#### What you are asked to do
Print, exactly and without pictures, the lines from the one where "Gérer mes choix" appears down to the end of the entries.

[[ Listed records open ]]

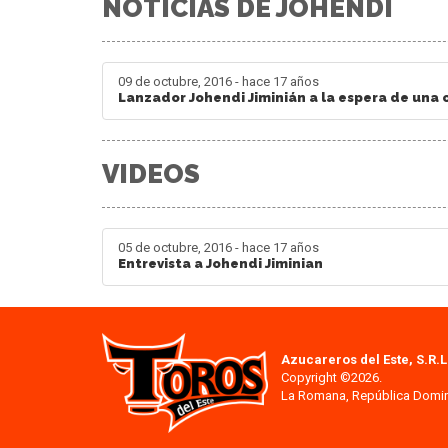
NOTICIAS DE JOHENDI
09 de octubre, 2016 - hace 17 años
Lanzador Johendi Jiminián a la espera de una
VIDEOS
05 de octubre, 2016 - hace 17 años
Entrevista a Johendi Jiminian
Azucareros del Este, S.R.L
Copyright ©2026.
La Romana, República Domi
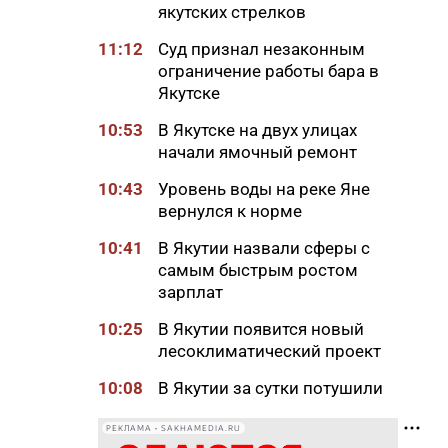
якутских стрелков
11:12
Суд признал незаконным
ограничение работы бара в
Якутске
10:53
В Якутске на двух улицах
начали ямочный ремонт
10:43
Уровень воды на реке Яне
вернулся к норме
10:41
В Якутии назвали сферы с
самым быстрым ростом
зарплат
10:25
В Якутии появится новый
лесоклиматический проект
10:08
В Якутии за сутки потушили
семь лесных пожаров
РЕКЛАМА • SAKHAMEDIA.RU
10:00
Вид сверху лучше: история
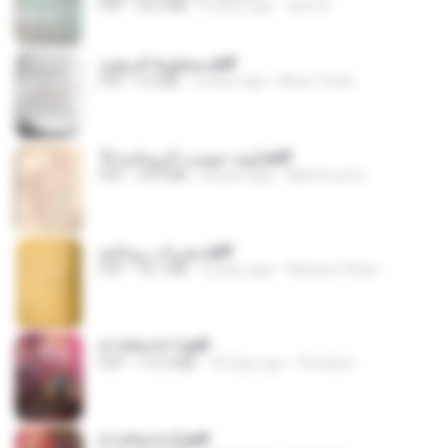
PDF
30.2 MB
8 years ago
web W.
مخطوط البرهتيه.pdf
PDF
3.9 MB
2 years ago
Moaz Tarek
نوته جوست الروحانية (1).pdf
PDF
33.9 MB
8 years ago
Mahmoud G.
مجربات روحانية.pdf
PDF
18.1 MB
5 years ago
Waseem Khan :.
สาปสมรส 1.pdf
PDF
112.4 MB
18 days ago
Pandarin
สาปสมรส 3.pdf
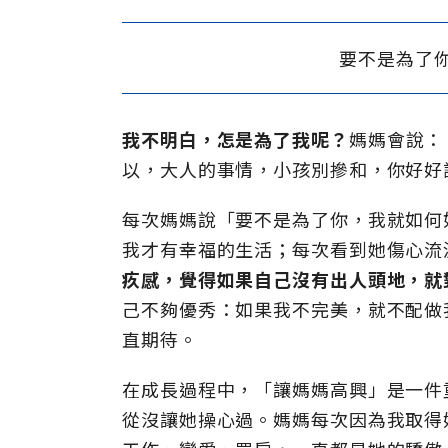
要不是為了
我不明白，怎是為了我呢？
媽媽會說：
以，大人的事情，小孩別摻和，你好好
每次媽媽說「要不是為了你，我就如何
我才有幸福的生活；每次看到她傷心流
疚感，覺得如果自己沒有出人頭地，就
己不夠優秀：如果我不完美，就不配做
直期待。
在成長過程中，「讓媽媽高興」是一件
從沒讓她操心過。媽媽每次因為我取得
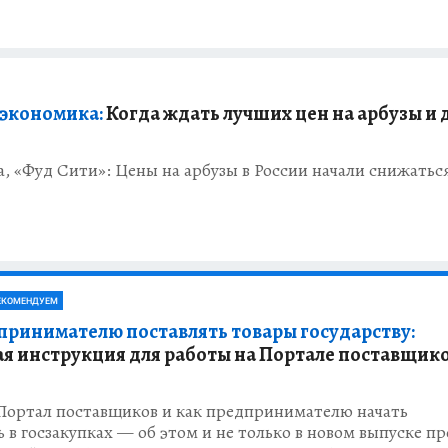
 экономика:
Когда ждать лучших цен на арбузы и
, «Фуд Сити»: Цены на арбузы в России начали снижатьс
ЕКОМЕНДУЕМ
принимателю поставлять товары государству:
я инструкция для работы на Портале поставщик
 Портал поставщиков и как предпринимателю начать
ь в госзакупках — об этом и не только в новом выпуске п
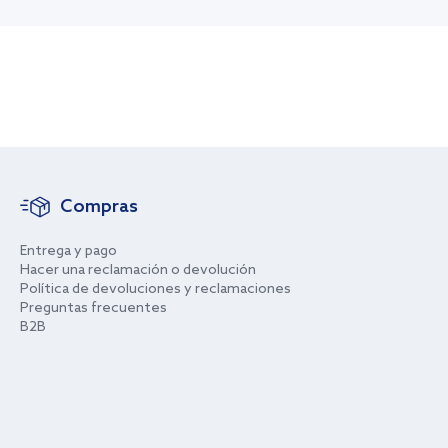
Compras
Entrega y pago
Hacer una reclamación o devolución
Política de devoluciones y reclamaciones
Preguntas frecuentes
B2B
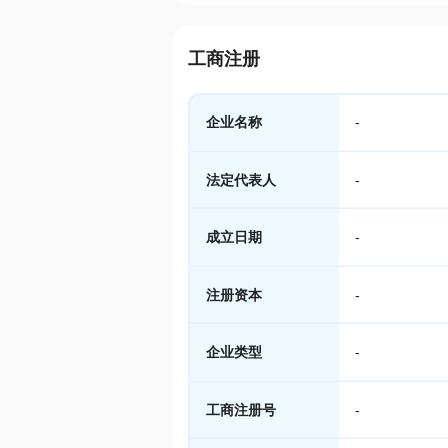
工商注册
企业名称
-
法定代表人
-
成立日期
-
注册资本
-
企业类型
-
工商注册号
-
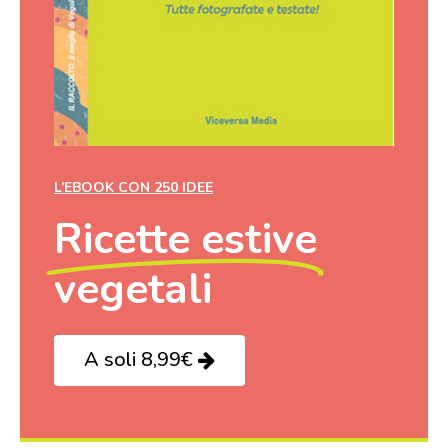
L’EBOOK CON 250 IDEE
Ricette estive
vegetali
A soli 8,99€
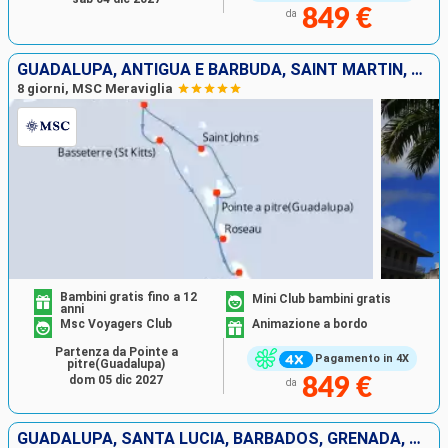
849 €
da
GUADALUPA, ANTIGUA E BARBUDA, SAINT MARTIN, SAN CRISTOFORO E NEVIS, DOMINICA, MARTINICA
8 giorni, MSC Meraviglia
Bambini gratis fino a 12
Mini Club bambini gratis
anni
Msc Voyagers Club
Animazione a bordo
Partenza da Pointe a
Pagamento in 4X
pitre(Guadalupa)
dom 05 dic 2027
849 €
da
GUADALUPA, SANTA LUCIA, BARBADOS, GRENADA, SAINT-VINCENT E LE GRENADINE, MARTINICA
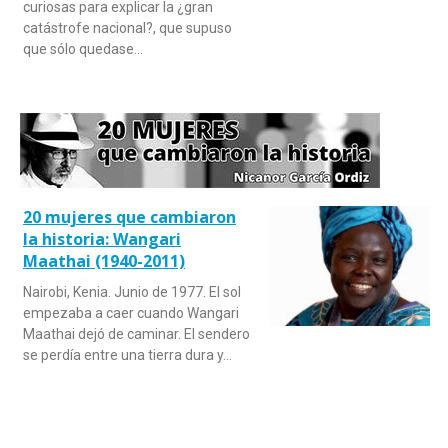
curiosas para explicar la ¿gran
catástrofe nacional?, que supuso
que sólo quedase…
20 mujeres que cambiaron
la historia: Wangari
Maathai (1940-2011)
Nairobi, Kenia. Junio de 1977. El sol
empezaba a caer cuando Wangari
Maathai dejó de caminar. El sendero
se perdía entre una tierra dura y…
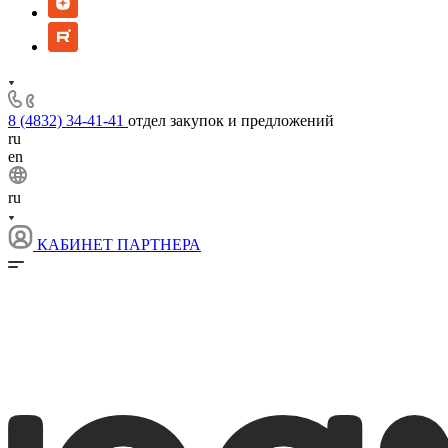
8 (4832) 34-41-41
отдел закупок и предложений
ru
en
ru
КАБИНЕТ ПАРТНЕРА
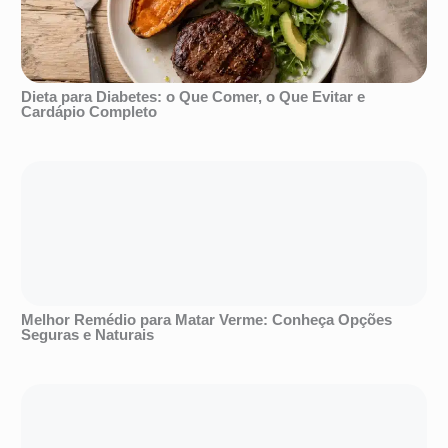
Dieta para Diabetes: o Que Comer, o Que Evitar e
Cardápio Completo
Melhor Remédio para Matar Verme: Conheça Opções
Seguras e Naturais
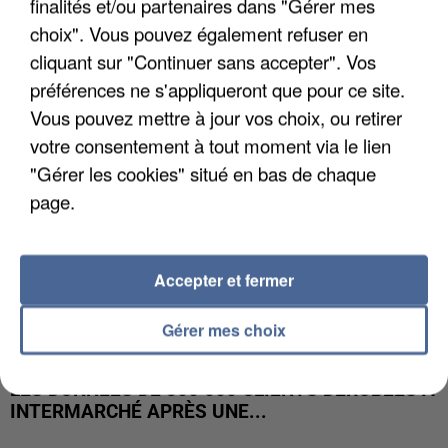
finalités et/ou partenaires dans "Gérer mes
UNE TOURISTE DE L’OISE EMPORTÉE PAR UNE
COULÉE DE BOUE EN HAUTE-SAVOIE
choix". Vous pouvez également refuser en
cliquant sur "Continuer sans accepter". Vos
préférences ne s'appliqueront que pour ce site.
Vous pouvez mettre à jour vos choix, ou retirer
votre consentement à tout moment via le lien
"Gérer les cookies" situé en bas de chaque
page.
Accepter et fermer
Gérer mes choix
LES DONNÉES DE 300 000 CLIENTS DÉROBÉES À
INTERMARCHÉ APRÈS UNE...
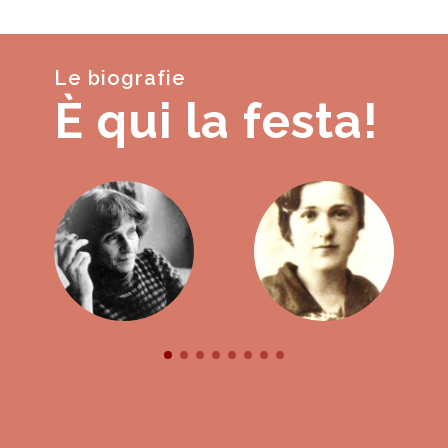
Le biografie
È qui la festa!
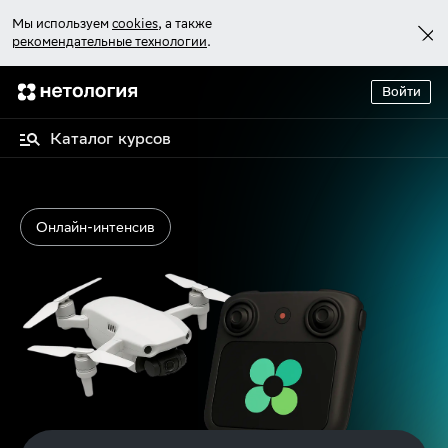
Мы используем
cookies
, а также
рекомендательные технологии
.
Войти
Каталог курсов
Онлайн-интенсив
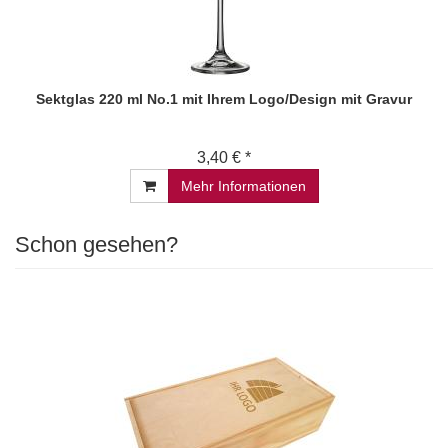
Sektglas 220 ml No.1 mit Ihrem Logo/Design mit Gravur
3,40 € *
Mehr Informationen
Schon gesehen?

[[ Listed records closed ]]

#### Task solution
Gérer mes choix
LES DONNÉES DE 300 000 CLIENTS DÉROBÉES À
INTERMARCHÉ APRÈS UNE...
Le biografie
È qui la festa!
Мы используем
cookies
, а также
рекомендательные технологии
.
Войти
Каталог курсов
Онлайн-интенсив
Sektglas 220 ml No.1 mit Ihrem Logo/Design mit Gravur
3,40 € *
Mehr Informationen
Schon gesehen?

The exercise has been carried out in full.